The word "memiliki" marks the lines to copy; find all of them in the entries below.

[Page images and extracted text]
--- START ---

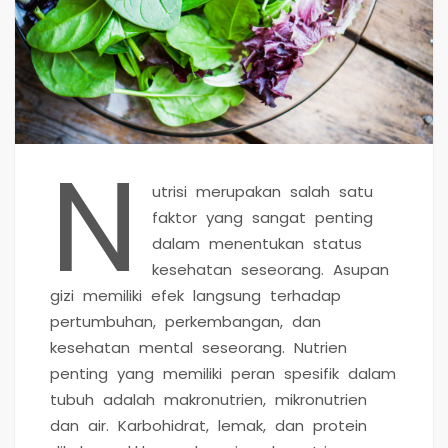
N
utrisi merupakan salah satu
faktor yang sangat penting
dalam menentukan status
kesehatan seseorang. Asupan
gizi memiliki efek langsung terhadap
pertumbuhan, perkembangan, dan
kesehatan mental seseorang. Nutrien
penting yang memiliki peran spesifik dalam
tubuh adalah makronutrien, mikronutrien
dan air. Karbohidrat, lemak, dan protein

--- END ---

» **Answer section**
gizi memiliki efek langsung terhadap
penting yang memiliki peran spesifik dalam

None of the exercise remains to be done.